Stored data entries:

◆ ◆ ◆

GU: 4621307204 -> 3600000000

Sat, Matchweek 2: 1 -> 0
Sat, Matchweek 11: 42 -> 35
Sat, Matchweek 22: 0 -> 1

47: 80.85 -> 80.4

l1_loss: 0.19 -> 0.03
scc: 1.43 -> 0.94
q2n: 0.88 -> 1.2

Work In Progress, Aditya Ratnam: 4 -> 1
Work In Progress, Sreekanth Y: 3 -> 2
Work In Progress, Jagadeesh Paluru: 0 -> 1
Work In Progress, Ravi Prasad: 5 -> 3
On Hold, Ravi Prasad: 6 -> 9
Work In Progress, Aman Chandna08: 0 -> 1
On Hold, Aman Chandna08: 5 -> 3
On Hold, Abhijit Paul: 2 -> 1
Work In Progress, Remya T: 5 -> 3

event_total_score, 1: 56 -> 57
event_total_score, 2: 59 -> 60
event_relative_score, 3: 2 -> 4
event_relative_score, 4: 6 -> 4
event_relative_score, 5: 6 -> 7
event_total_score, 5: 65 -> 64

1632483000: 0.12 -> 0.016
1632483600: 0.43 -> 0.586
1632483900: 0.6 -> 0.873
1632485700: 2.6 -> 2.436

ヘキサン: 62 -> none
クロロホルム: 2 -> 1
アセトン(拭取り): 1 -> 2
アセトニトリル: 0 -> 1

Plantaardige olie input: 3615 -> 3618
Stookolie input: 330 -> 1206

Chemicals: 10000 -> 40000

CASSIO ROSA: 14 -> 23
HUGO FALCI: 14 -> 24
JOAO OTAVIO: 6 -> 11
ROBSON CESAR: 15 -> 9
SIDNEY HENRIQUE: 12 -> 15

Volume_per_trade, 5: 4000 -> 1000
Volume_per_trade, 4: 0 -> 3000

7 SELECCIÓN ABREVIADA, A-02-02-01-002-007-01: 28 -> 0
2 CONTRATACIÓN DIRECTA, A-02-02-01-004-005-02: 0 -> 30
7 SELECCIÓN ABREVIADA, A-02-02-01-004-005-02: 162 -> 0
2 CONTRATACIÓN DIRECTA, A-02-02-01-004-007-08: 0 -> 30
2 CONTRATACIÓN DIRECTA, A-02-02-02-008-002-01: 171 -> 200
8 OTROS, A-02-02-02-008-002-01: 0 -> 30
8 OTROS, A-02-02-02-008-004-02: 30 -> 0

◆ ◆ ◆

» **Problem statement**: Give the data again in full, exactly.

» **Result of this exercise**:
GU: 4621307204 -> 3600000000

Sat, Matchweek 2: 1 -> 0
Sat, Matchweek 11: 42 -> 35
Sat, Matchweek 22: 0 -> 1

47: 80.85 -> 80.4

l1_loss: 0.19 -> 0.03
scc: 1.43 -> 0.94
q2n: 0.88 -> 1.2

Work In Progress, Aditya Ratnam: 4 -> 1
Work In Progress, Sreekanth Y: 3 -> 2
Work In Progress, Jagadeesh Paluru: 0 -> 1
Work In Progress, Ravi Prasad: 5 -> 3
On Hold, Ravi Prasad: 6 -> 9
Work In Progress, Aman Chandna08: 0 -> 1
On Hold, Aman Chandna08: 5 -> 3
On Hold, Abhijit Paul: 2 -> 1
Work In Progress, Remya T: 5 -> 3

event_total_score, 1: 56 -> 57
event_total_score, 2: 59 -> 60
event_relative_score, 3: 2 -> 4
event_relative_score, 4: 6 -> 4
event_relative_score, 5: 6 -> 7
event_total_score, 5: 65 -> 64

1632483000: 0.12 -> 0.016
1632483600: 0.43 -> 0.586
1632483900: 0.6 -> 0.873
1632485700: 2.6 -> 2.436

ヘキサン: 62 -> none
クロロホルム: 2 -> 1
アセトン(拭取り): 1 -> 2
アセトニトリル: 0 -> 1

Plantaardige olie input: 3615 -> 3618
Stookolie input: 330 -> 1206

Chemicals: 10000 -> 40000

CASSIO ROSA: 14 -> 23
HUGO FALCI: 14 -> 24
JOAO OTAVIO: 6 -> 11
ROBSON CESAR: 15 -> 9
SIDNEY HENRIQUE: 12 -> 15

Volume_per_trade, 5: 4000 -> 1000
Volume_per_trade, 4: 0 -> 3000

7 SELECCIÓN ABREVIADA, A-02-02-01-002-007-01: 28 -> 0
2 CONTRATACIÓN DIRECTA, A-02-02-01-004-005-02: 0 -> 30
7 SELECCIÓN ABREVIADA, A-02-02-01-004-005-02: 162 -> 0
2 CONTRATACIÓN DIRECTA, A-02-02-01-004-007-08: 0 -> 30
2 CONTRATACIÓN DIRECTA, A-02-02-02-008-002-01: 171 -> 200
8 OTROS, A-02-02-02-008-002-01: 0 -> 30
8 OTROS, A-02-02-02-008-004-02: 30 -> 0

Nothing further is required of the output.